Some say volatility, rather than debt, is the best way to think about risk as an investor, but Warren Buffett said “volatility is far from risk.” So it can be obvious that you need to consider debt, when you think about how risky a given stock is because too much debt can sink a business. We notice that Slottsviken Fastighetsaktiebolag (publ) (NGM: SLOTT B) has debt on its balance sheet. But should shareholders be concerned about its use of debt?

When is Debt a Problem?

Debts and other liabilities become risky for a business when it cannot easily meet these obligations, either with free cash flow or by raising capital at an attractive price. If things really go wrong, lenders can take over the business. However, a more common (but still costly) event is when a company has to issue stock at bargain prices, constantly diluting shareholders, just to strengthen its balance sheet.

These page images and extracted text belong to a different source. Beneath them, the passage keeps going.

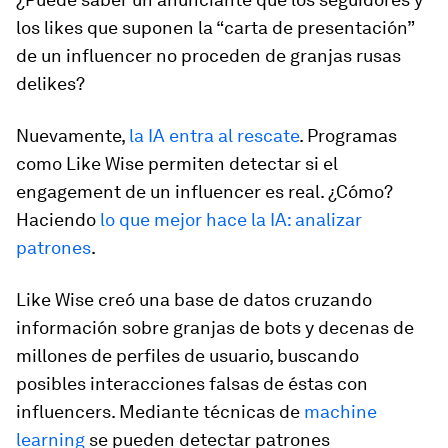
los likes que suponen la “carta de presentación”
de un influencer no proceden de granjas rusas
delikes?
Nuevamente,
la IA entra al rescate
. Programas
como Like Wise permiten detectar si el
engagement de un influencer es real. ¿Cómo?
Haciendo
lo que mejor hace la IA: analizar
patrones
.
Like Wise creó una base de datos cruzando
información sobre granjas de bots y decenas de
millones de perfiles de usuario, buscando
posibles interacciones falsas de éstas con
influencers. Mediante técnicas de
machine
learning
se pueden detectar patrones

Of course, the advantage of debt is that it often represents cheap capital, especially when it replaces dilution in a business with the ability to reinvest at high rates of return. The first thing to do when considering how much debt a business uses is to look at its cash flow and debt together.

Check out our latest review for Slottsviken Fastighetsaktiebolag

What is the debt of Slottsviken Fastighetsaktiebolag?

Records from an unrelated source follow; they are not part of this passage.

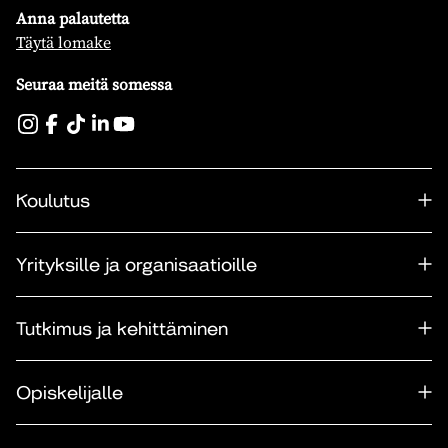
Anna palautetta
Täytä lomake
Seuraa meitä somessa
Koulutus
Yrityksille ja organisaatioille
Tutkimus ja kehittäminen
Opiskelijalle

As you can see below, Slottsviken Fastighetsaktiebolag had SEK 26.4 million in debt, as of September 2021, which is roughly the same as the year before. You can click on the graph for more details. However, he has 956.0 kr of cash offsetting this, which leads to net debt of around 25.4 million kr.

NGM: SLOTT B History of debt to equity December 29, 2021

How healthy is Slottsviken Fastighetsaktiebolag’s track record?

According to the latest published balance sheet, Slottsviken Fastighetsaktiebolag had liabilities of SEK 6.85 million due within 12 months, and liabilities of SEK 37.8 million due beyond 12 months. In compensation for these obligations, he had cash of 956.0 kr as well as receivables valued at 676.0 kr due within 12 months. Its liabilities therefore total kr 43.0 million more than the combination of its cash and short-term receivables.

Given that this deficit is actually greater than the company’s market cap of SEK 33.4 million, we believe shareholders should really watch Slottsviken Fastighetsaktiebolag’s debt levels, like a parent watching their child do. cycling for the first time. In the event that the company were to clean up its balance sheet quickly, it seems likely that shareholders would suffer significant dilution. When analyzing debt levels, the balance sheet is the obvious place to start. But it is the profits of Slottsviken Fastighetsaktiebolag that will influence the balance sheet in the future. So if you want to know more about its profits, it may be worth checking out this long term profit trend chart.

In the past year, Slottsviken Fastighetsaktiebolag has recorded a loss before interest and taxes and in fact reduced its income by 18%, to 6.1 million crowns. This is not what we hope to see.

Emptor Warning

Slottsviken Fastighetsaktiebolag’s turnover not only declined over the past twelve months, but it also produced negative profit before interest and taxes (EBIT). To be precise, the EBIT loss amounted to 1.2 million crowns. Considering that aside from the liabilities mentioned above, we are nervous about the business. It would have to improve its operation quickly for us to take an interest in it. Notably because it has had a negative free cash flow of 1.2 million crowns over the past twelve months. That means it’s on the risky side of things. There is no doubt that we learn the most about debt from the balance sheet. However, not all investment risks lie on the balance sheet – far from it. Be aware that Slottsviken Fastighetsaktiebolag shows 3 warning signs in our investment analysis , you must know…

If you want to invest in companies that can generate profits without the burden of debt, check out this free list of growing companies that have net cash on the balance sheet.

This Simply Wall St article is general in nature. We provide commentary based on historical data and analyst forecasts using only unbiased methodology and our articles are not intended to be financial advice. It does not constitute a recommendation to buy or sell any stock and does not take into account your goals or your financial situation. Our aim is to bring you long-term, targeted analysis based on fundamental data. Note that our analysis may not take into account the latest announcements from price sensitive companies or qualitative documents. Simply Wall St has no position in any of the stocks mentioned.